Exactly the lines below starting at the line with "[110,727,197,742] distribucije. ->" and ending at the line with "(661, 586) none" are wanted, with both ends included. Leave out the pictures and add no other lines.

********************

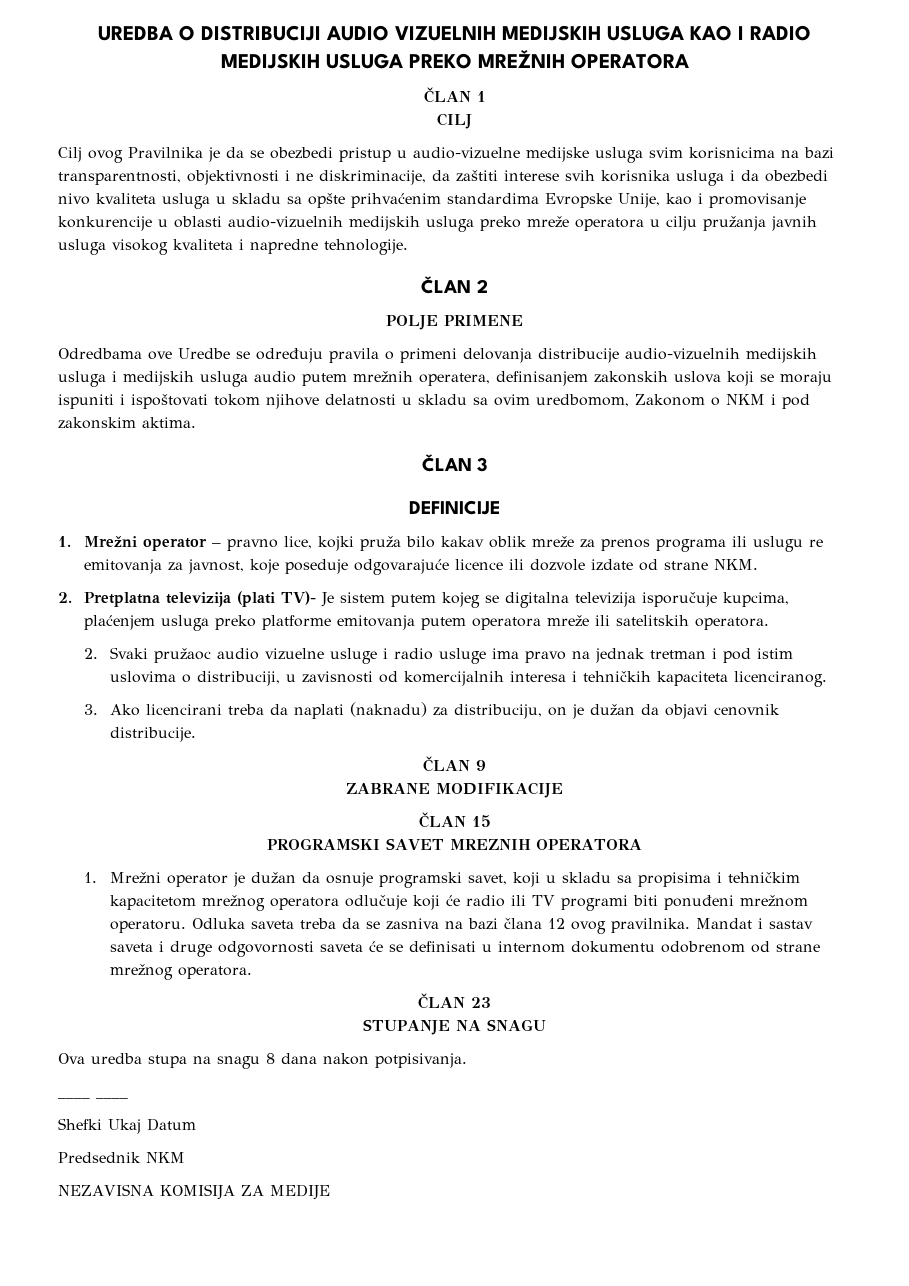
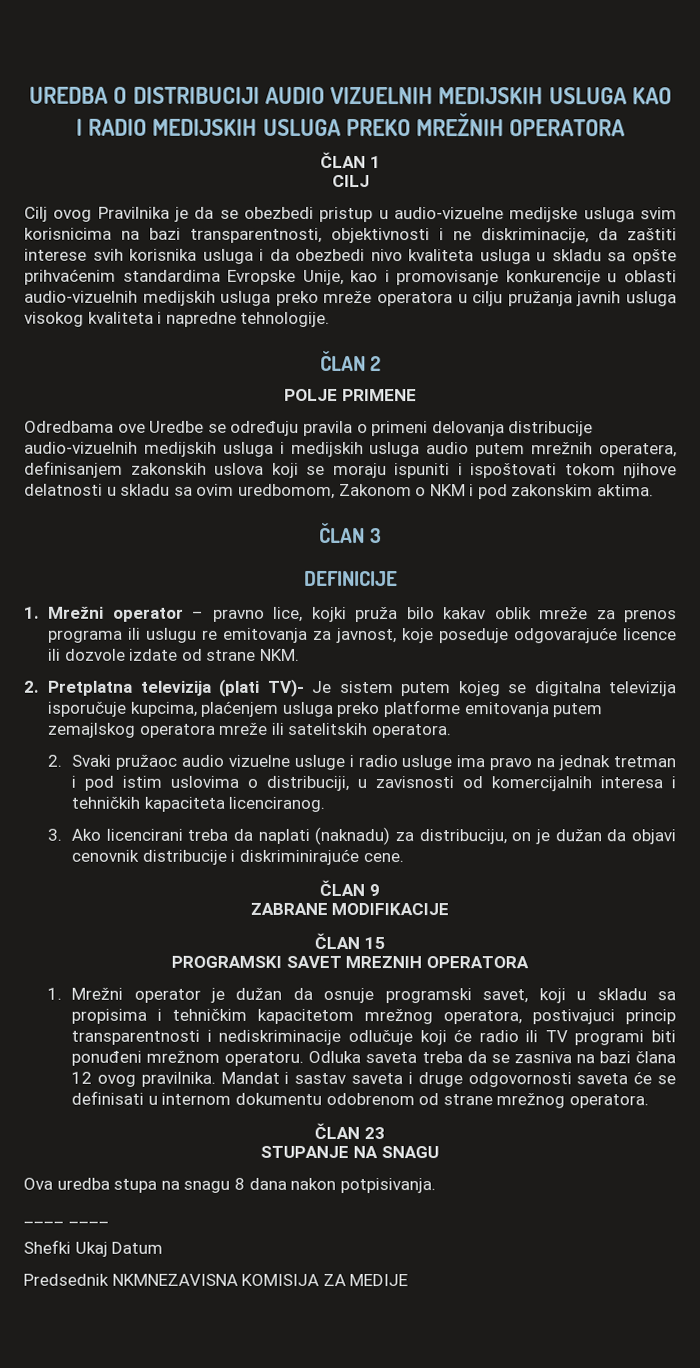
(467, 623) none -> [47,722,136,738] zemajlskog
[110,727,197,742] distribucije. -> [141,848,404,866] distribucije i diskriminirajuće cene.
[270,897,340,910] operatora -> [443,1009,676,1025] [71,1029,342,1045] operatora, postivajuci princip transparentnosti i nediskriminacije
[146,1152,185,1163] [58,1184,154,1196] NKM // NEZAVISNA -> [111,1273,238,1286] NKMNEZAVISNA

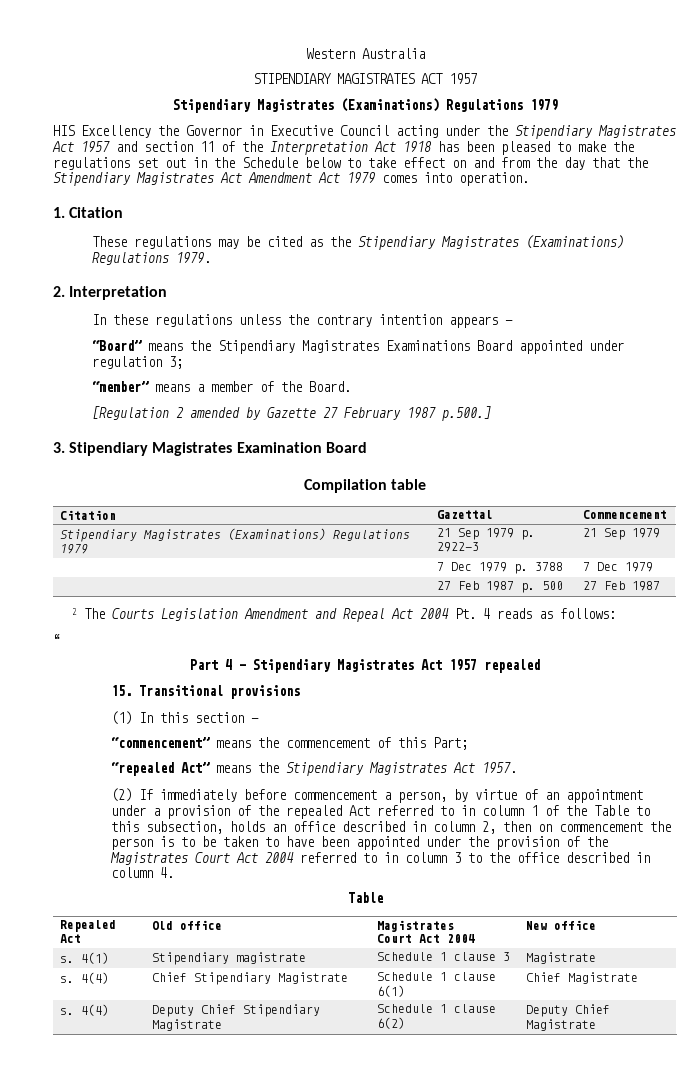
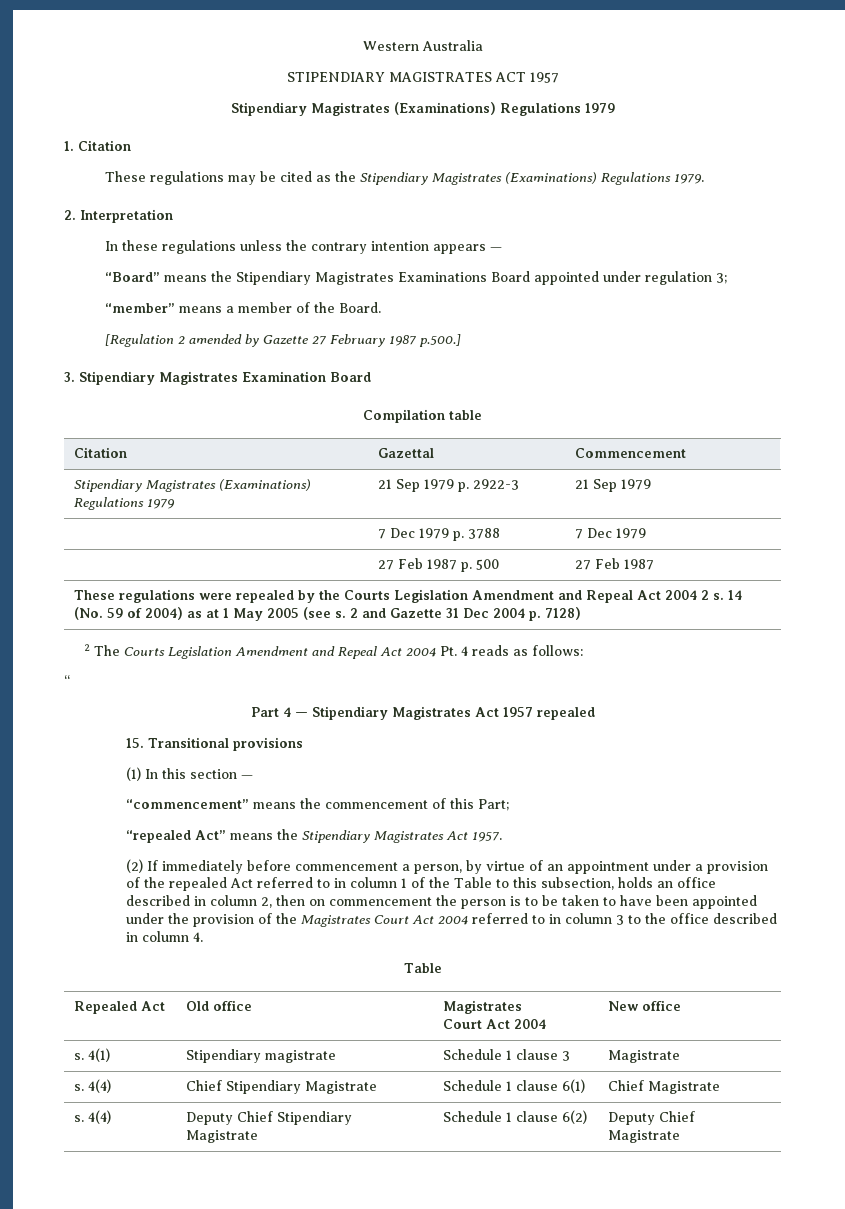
[53,125,676,139] [52,141,634,155] [53,157,648,170] [53,172,529,186] // HIS Excellency the Governor in Executive Council acting under the Stipendiary Magistrates Act 1957 and section 11 of the Interpretation Act 1918 has been pleased to make the regulations set out in the Schedule below to take effect on and from the day that the Stipendiary Magistrates Act Amendment Act 1979 comes into operation. -> (615, 108) none
(661, 586) none -> [74,589,743,603] [74,607,582,621] // These regulations were repealed by the Courts Legislation Amendment and Repeal Act 2004 2 s. 14 (No. 59 of 2004) as at 1 May 2005 (see s. 2 and Gazette 31 Dec 2004 p. 7128)

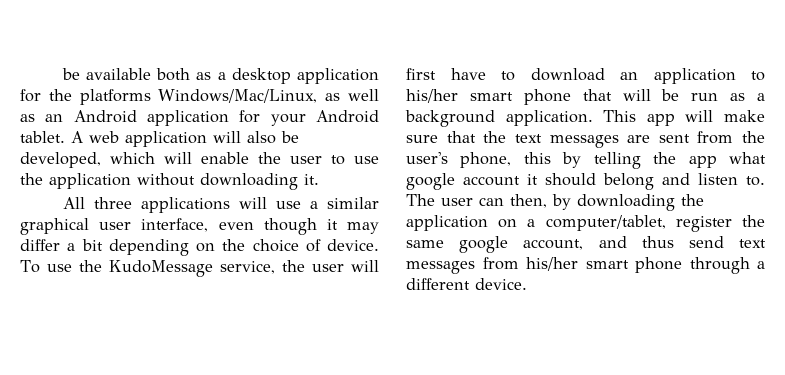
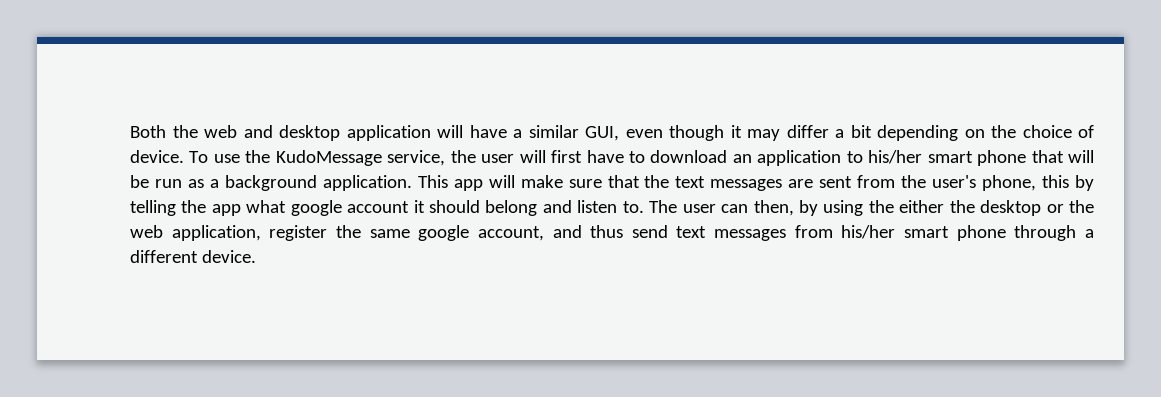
[61,68,379,84] [20,89,379,105] [20,110,379,126] [20,131,299,147] [20,152,379,168] [20,173,319,190] [62,197,379,213] [20,218,209,235] be available both as a desktop application for the platforms Windows/Mac/Linux, as well as an Android application for your Android tablet. A web application will also be developed, which will enable the user to use the application without downloading it. // All three applications will use a similar graphical user interface, -> [130,125,619,141] Both the web and desktop application will have a similar GUI,
[577,194,704,211] [406,215,666,231] downloading the application on a computer/tablet, -> [823,200,1094,216] [130,225,261,241] using the either the desktop or the web application,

********************

__Answer box__
[110,727,197,742] distribucije. -> [141,848,404,866] distribucije i diskriminirajuće cene.
[270,897,340,910] operatora -> [443,1009,676,1025] [71,1029,342,1045] operatora, postivajuci princip transparentnosti i nediskriminacije
[146,1152,185,1163] [58,1184,154,1196] NKM // NEZAVISNA -> [111,1273,238,1286] NKMNEZAVISNA

[53,125,676,139] [52,141,634,155] [53,157,648,170] [53,172,529,186] // HIS Excellency the Governor in Executive Council acting under the Stipendiary Magistrates Act 1957 and section 11 of the Interpretation Act 1918 has been pleased to make the regulations set out in the Schedule below to take effect on and from the day that the Stipendiary Magistrates Act Amendment Act 1979 comes into operation. -> (615, 108) none
(661, 586) none -> [74,589,743,603] [74,607,582,621] // These regulations were repealed by the Courts Legislation Amendment and Repeal Act 2004 2 s. 14 (No. 59 of 2004) as at 1 May 2005 (see s. 2 and Gazette 31 Dec 2004 p. 7128)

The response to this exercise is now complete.